What to do
Say how many lines in the entries hold the string "down", giving the number by itself.

Material shown
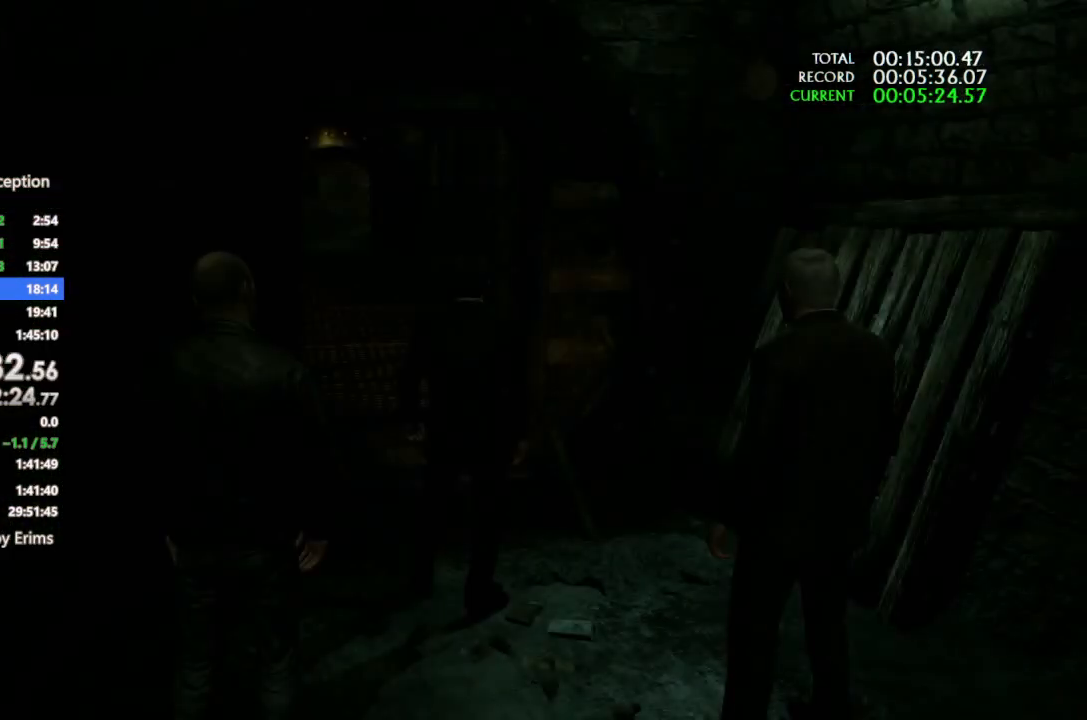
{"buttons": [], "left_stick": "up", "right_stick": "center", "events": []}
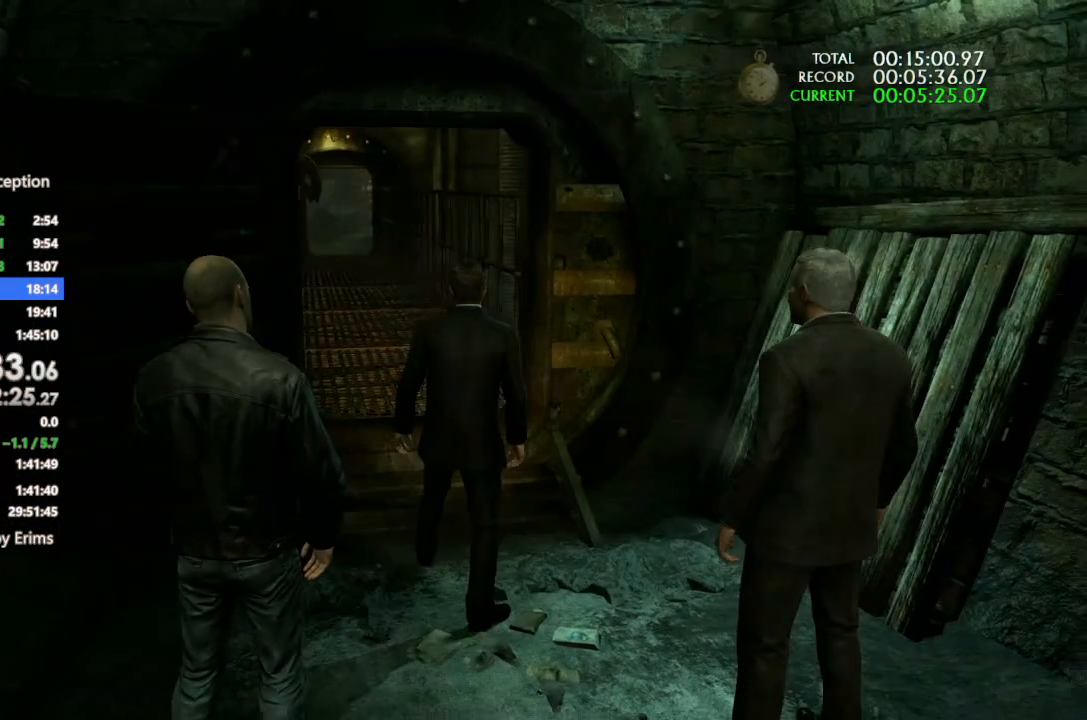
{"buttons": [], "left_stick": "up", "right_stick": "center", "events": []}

* * *

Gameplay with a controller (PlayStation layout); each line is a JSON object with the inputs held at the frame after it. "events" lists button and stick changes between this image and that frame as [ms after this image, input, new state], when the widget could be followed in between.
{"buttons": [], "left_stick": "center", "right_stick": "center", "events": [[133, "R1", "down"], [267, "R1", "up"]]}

* * *

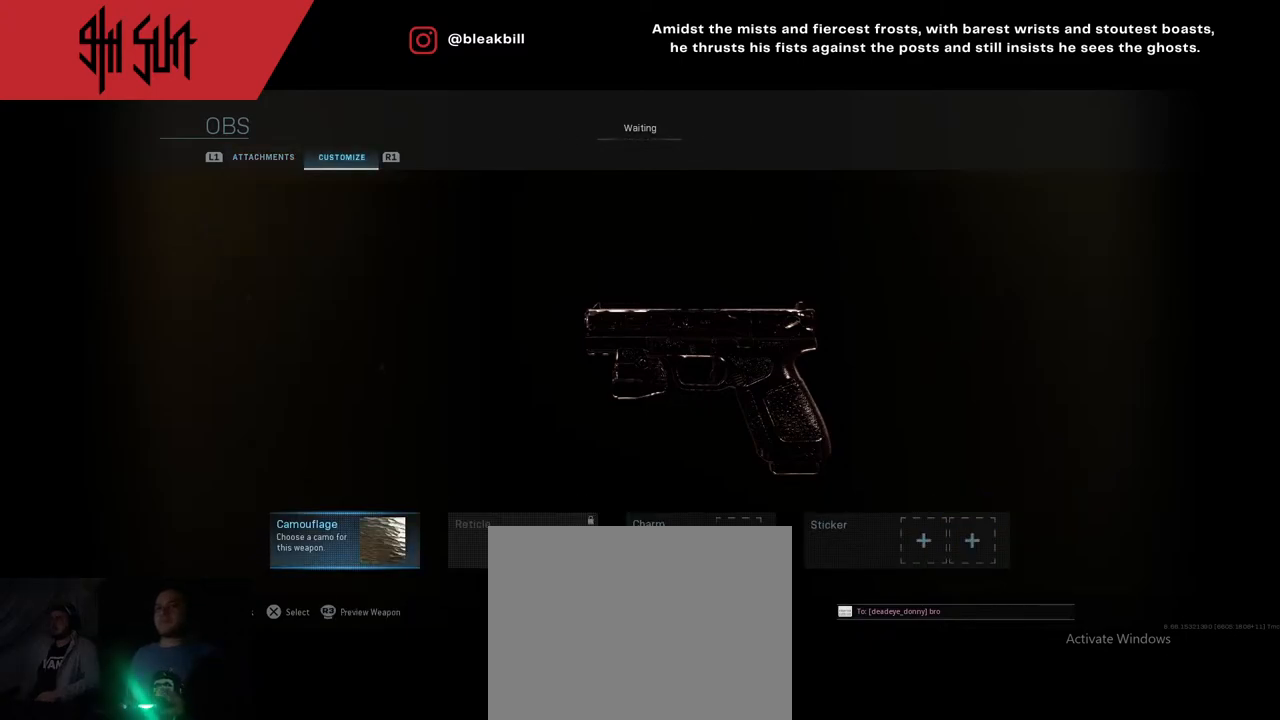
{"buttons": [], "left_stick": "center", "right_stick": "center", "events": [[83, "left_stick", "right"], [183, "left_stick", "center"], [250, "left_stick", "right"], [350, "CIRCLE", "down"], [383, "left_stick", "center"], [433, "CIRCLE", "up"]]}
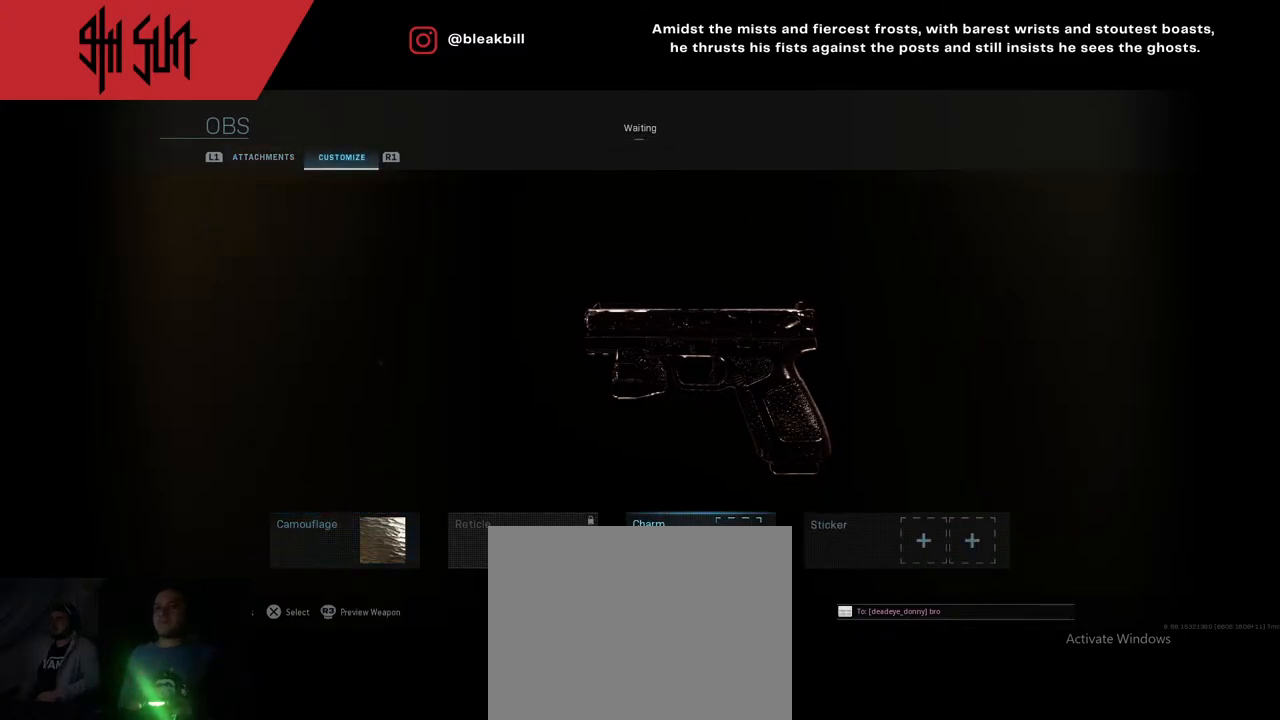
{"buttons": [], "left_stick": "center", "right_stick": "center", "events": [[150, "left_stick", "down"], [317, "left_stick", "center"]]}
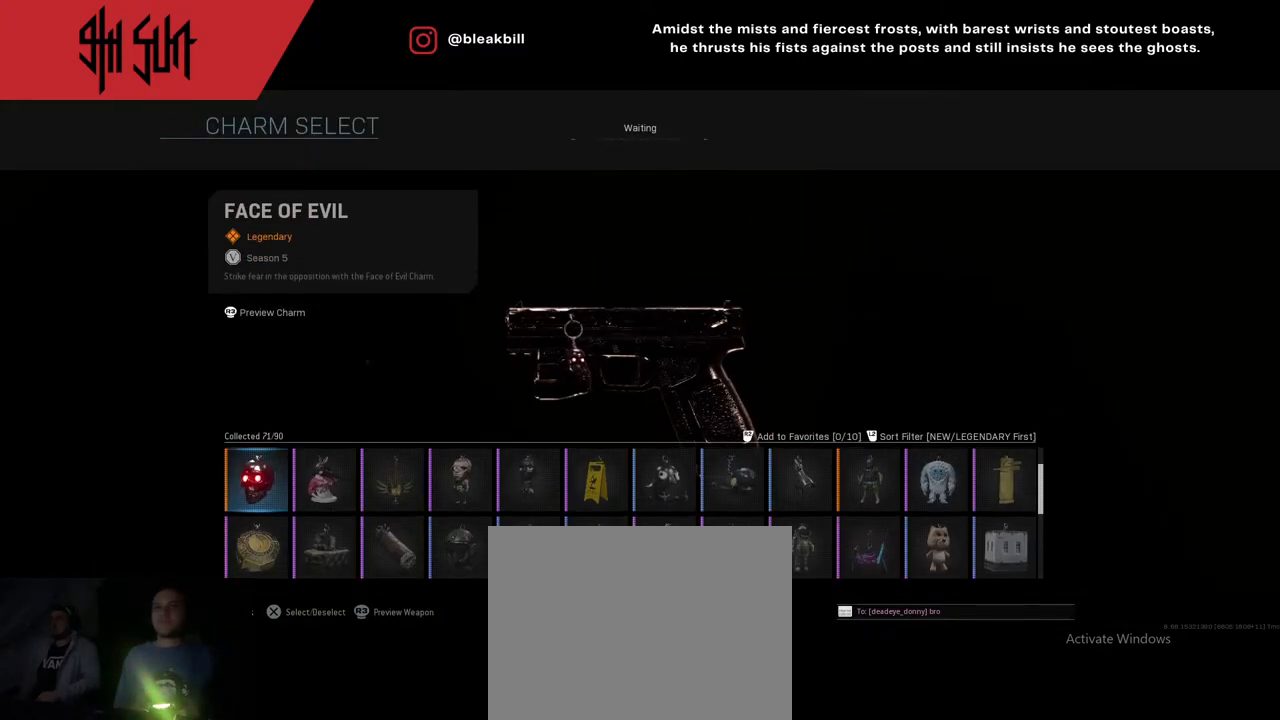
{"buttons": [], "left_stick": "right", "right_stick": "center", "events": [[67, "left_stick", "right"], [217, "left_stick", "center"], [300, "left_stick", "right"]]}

Task output
3